------ Passage

Nicholas Abrams Review by Nicholas Abrams 3 Published: 27 Jul 2025 The Assembly Rooms Theatre Show Dates: 25 Jul 2025-27 Jul 2025

“Now, to students, that type of thing is probably hilarious,” quipped Caroline Aherne’s character Mrs Merton, deadpan, to Vic and Bob. That line came to mind more than once during Secret Admirers, a new musical from the Foot of the Hill Theatre Company that mixes romantic angst with a high-concept FBI surveillance comedy. It’s big, bold and faintly bonkers – and while not everything lands, there’s more than enough here to make it worth your time.

It has ideas, voices, ambition, and a slightly chaotic heart

The concept is knowingly ludicrous: everyone in the world is surveilled by a dedicated FBI agent, and two of these agents (Emma Henderson and Kian Standbridge) are tasked with nudging their awkwardly mismatched subjects, Lucy and Adam, into romance. As the human couple’s relationship sours and stalls, the agents begin to catch feelings themselves – all under the all-seeing eye of a mysterious Overseer, who is less than thrilled by these emotional developments.

The show runs on two tracks: a comic meta-spy narrative and a more grounded romantic drama. The balance isn’t always even. The FBI sequences have energy – there are gags, conspiratorial winks and some ambitious choreography – but also a heavy whiff of drama-soc silliness. There’s fourth-wall breaking, CIA-style clipboards and a good deal of postmodern mugging that occasionally tries too hard. Judging by the laughs from the student-heavy crowd, it’s hitting its mark with its target audience, even if it doesn’t always withhold from leaning on the obvious.

------------
------ Given information

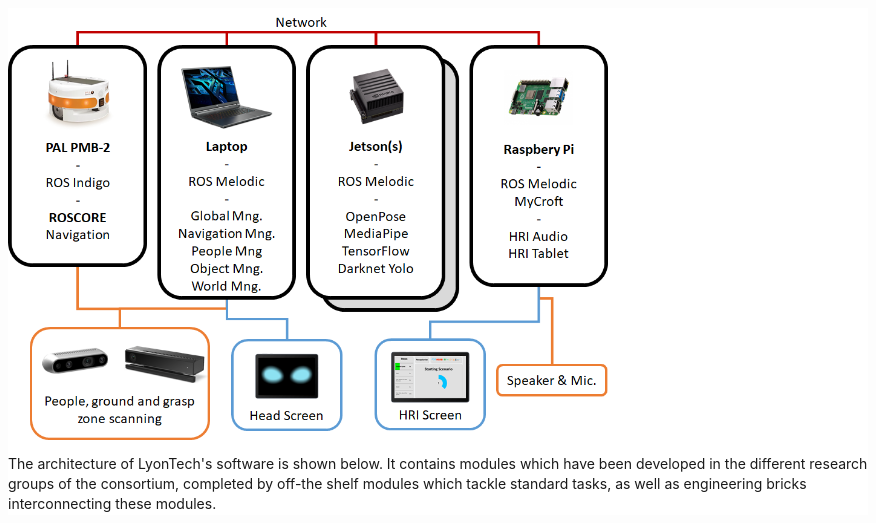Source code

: <img src="/assets/images/opl/archi_hard_soft_2023.png" width="600" ALIGN="middle" >

The architecture of LyonTech's software is shown below. It contains modules which have been developed in the different research groups of the consortium, completed by off-the shelf modules which tackle standard tasks, as well as engineering bricks interconnecting these modules.
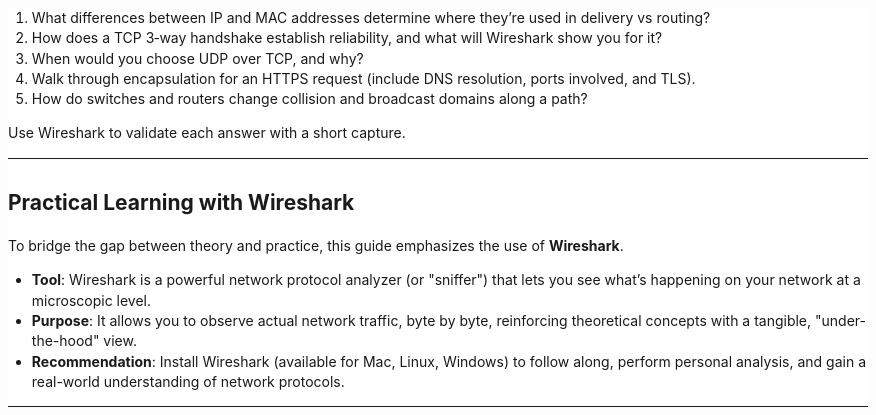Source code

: 1) What differences between IP and MAC addresses determine where they’re used in delivery vs routing?
2) How does a TCP 3‑way handshake establish reliability, and what will Wireshark show you for it?
3) When would you choose UDP over TCP, and why?
4) Walk through encapsulation for an HTTPS request (include DNS resolution, ports involved, and TLS).
5) How do switches and routers change collision and broadcast domains along a path?

Use Wireshark to validate each answer with a short capture.

---

## Practical Learning with Wireshark

To bridge the gap between theory and practice, this guide emphasizes the use of **Wireshark**.

- **Tool**: Wireshark is a powerful network protocol analyzer (or "sniffer") that lets you see what’s happening on your network at a microscopic level.
- **Purpose**: It allows you to observe actual network traffic, byte by byte, reinforcing theoretical concepts with a tangible, "under-the-hood" view.
- **Recommendation**: Install Wireshark (available for Mac, Linux, Windows) to follow along, perform personal analysis, and gain a real-world understanding of network protocols.

---
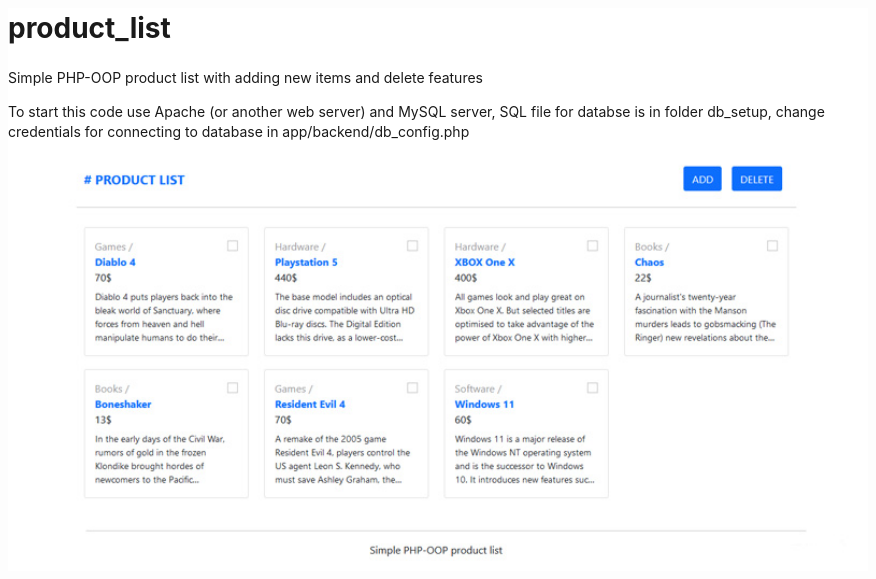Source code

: # product_list
Simple PHP-OOP product list with adding new items and delete features

To start this code use Apache (or another web server) and MySQL server, SQL file for databse is in folder db_setup, change credentials for connecting to database in app/backend/db_config.php

<img src='https://github.com/Danylv/product_list/blob/main/screenshot.jpg' width='100%'><img>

------------

**Task requirements:**
**A)** Reproduce the portion of the Secret Admirers review that starts at "Nicholas Abrams Review" and ends after "worth your time.".
**B)** According to the Secret Admirers review, which theatre company staged the musical?
**C)** Pick up the Secret Admirers review after its final sentence and keep writing it.

**Expected responses:**
**A)**
Nicholas Abrams Review by Nicholas Abrams 3 Published: 27 Jul 2025 The Assembly Rooms Theatre Show Dates: 25 Jul 2025-27 Jul 2025

“Now, to students, that type of thing is probably hilarious,” quipped Caroline Aherne’s character Mrs Merton, deadpan, to Vic and Bob. That line came to mind more than once during Secret Admirers, a new musical from the Foot of the Hill Theatre Company that mixes romantic angst with a high-concept FBI surveillance comedy. It’s big, bold and faintly bonkers – and while not everything lands, there’s more than enough here to make it worth your time.

**B)** The Foot of the Hill Theatre Company.

**C)**
Where the show does shine is in the relationship between Lucy and Adam. Their story arc owes more than a little to The Last Five Years – especially in its bleaker middle stretch, when things fall apart with musical precision. There’s a better show buried just beneath the surface here: one where the central couple don’t get back together, and their unresolved emotional tangles are allowed to sit, unanswered. The “happy ending” feels unearned, as if the writers lost their nerve in the final scenes. A gutsier production might have left things unresolved – or at least less neatly tied up.

Musically, there’s a lot to like. The score, by Luke Mallon, ranges from big belt numbers to more introspective pieces, and while the lighter, comic songs are serviceable, it’s the emotional ones that truly resonate. Emma Henderson as Agent Skye gives a powerhouse performance – vocally assured and emotionally rooted – and brings much of the show’s weight with her. Standbridge, as her partner-in-surveillance, is equally engaging, while Niamh Williams as Lucy gives a warm and expressive turn.

Less successful is the choreography. The cast clearly aren’t natural dancers, and the early musical numbers suffer from awkward movement that feels like a holdover from traditional MT staging. Ironically, once the choreography is dropped midway through, everything relaxes: the cast look more at ease, the voices come forward, and the show begins to breathe.

Technically, it’s a bit of a haze – quite literally. The haze machine is left on for the duration, meaning much of the action plays out in a kind of diffuse fog. Add to that some distractingly programmed moving-head lights and it starts to feel like the tech is trying too hard to be impressive, rather than simply supporting the story.

Secret Admirers isn’t perfect – but it isn’t boring either. It has ideas, voices, ambition, and a slightly chaotic heart. With sharper direction, subtler tech and a little more trust in its quieter strengths, this could grow into something genuinely moving. For now, it’s a fun, slightly foggy and endearingly overcooked hour – with a few moments that genuinely linger.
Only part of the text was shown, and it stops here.